[Start of Attachment]

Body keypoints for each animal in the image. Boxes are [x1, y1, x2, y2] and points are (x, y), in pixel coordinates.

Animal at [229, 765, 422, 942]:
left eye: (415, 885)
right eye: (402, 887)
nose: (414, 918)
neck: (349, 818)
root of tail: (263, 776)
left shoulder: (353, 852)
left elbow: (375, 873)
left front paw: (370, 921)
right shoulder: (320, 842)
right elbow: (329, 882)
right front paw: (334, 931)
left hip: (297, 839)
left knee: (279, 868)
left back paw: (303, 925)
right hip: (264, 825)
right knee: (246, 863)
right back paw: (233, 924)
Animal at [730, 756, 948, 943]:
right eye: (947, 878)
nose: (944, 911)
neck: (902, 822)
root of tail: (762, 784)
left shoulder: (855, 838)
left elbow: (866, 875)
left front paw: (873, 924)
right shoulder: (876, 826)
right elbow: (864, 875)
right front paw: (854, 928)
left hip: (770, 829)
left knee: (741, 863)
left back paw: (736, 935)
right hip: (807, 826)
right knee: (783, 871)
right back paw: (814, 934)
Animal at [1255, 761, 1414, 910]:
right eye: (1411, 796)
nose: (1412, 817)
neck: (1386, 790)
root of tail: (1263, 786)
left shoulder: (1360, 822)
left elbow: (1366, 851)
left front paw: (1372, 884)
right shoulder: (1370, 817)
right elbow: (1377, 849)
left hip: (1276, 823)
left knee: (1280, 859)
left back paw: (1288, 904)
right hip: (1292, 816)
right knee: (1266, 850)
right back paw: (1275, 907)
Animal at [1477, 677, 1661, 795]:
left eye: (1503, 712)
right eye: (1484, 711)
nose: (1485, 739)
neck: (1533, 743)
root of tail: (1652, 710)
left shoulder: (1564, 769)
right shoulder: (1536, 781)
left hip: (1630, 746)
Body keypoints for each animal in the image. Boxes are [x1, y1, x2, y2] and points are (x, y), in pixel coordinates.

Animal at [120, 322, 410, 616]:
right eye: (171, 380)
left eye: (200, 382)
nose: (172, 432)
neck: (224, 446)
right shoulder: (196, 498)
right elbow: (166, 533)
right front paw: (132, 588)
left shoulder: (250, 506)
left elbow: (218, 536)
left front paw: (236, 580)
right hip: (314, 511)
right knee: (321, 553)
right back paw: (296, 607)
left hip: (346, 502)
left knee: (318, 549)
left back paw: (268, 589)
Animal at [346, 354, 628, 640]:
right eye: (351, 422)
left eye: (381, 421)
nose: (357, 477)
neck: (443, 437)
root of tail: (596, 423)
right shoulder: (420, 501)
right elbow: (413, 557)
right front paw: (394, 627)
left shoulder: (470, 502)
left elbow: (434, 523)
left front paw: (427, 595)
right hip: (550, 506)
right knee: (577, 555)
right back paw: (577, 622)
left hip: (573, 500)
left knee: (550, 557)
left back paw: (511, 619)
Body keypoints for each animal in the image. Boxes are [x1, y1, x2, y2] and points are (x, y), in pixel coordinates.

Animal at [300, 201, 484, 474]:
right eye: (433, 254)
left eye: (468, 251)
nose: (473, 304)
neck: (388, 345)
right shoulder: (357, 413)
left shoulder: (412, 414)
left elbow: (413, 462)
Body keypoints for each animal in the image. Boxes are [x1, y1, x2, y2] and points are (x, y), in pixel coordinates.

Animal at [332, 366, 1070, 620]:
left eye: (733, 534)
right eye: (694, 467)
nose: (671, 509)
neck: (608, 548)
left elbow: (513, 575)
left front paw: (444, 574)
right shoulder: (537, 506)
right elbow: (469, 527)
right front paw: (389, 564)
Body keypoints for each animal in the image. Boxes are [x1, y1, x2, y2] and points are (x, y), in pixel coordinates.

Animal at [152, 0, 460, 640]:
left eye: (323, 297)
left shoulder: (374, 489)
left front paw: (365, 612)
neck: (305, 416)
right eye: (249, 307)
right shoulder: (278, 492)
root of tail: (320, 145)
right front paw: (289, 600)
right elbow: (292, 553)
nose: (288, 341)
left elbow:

[End of Attachment]

Begin at the first line of the records above and restate each line word for word, stopping after the line with "right elbow: (329, 882)".

Body keypoints for each animal in the image. Boxes are [x1, y1, x2, y2] and points are (x, y), in pixel coordinates.

Animal at [229, 765, 422, 942]:
left eye: (415, 885)
right eye: (402, 887)
nose: (414, 918)
neck: (349, 818)
root of tail: (263, 776)
left shoulder: (353, 852)
left elbow: (375, 873)
left front paw: (370, 921)
right shoulder: (320, 842)
right elbow: (329, 882)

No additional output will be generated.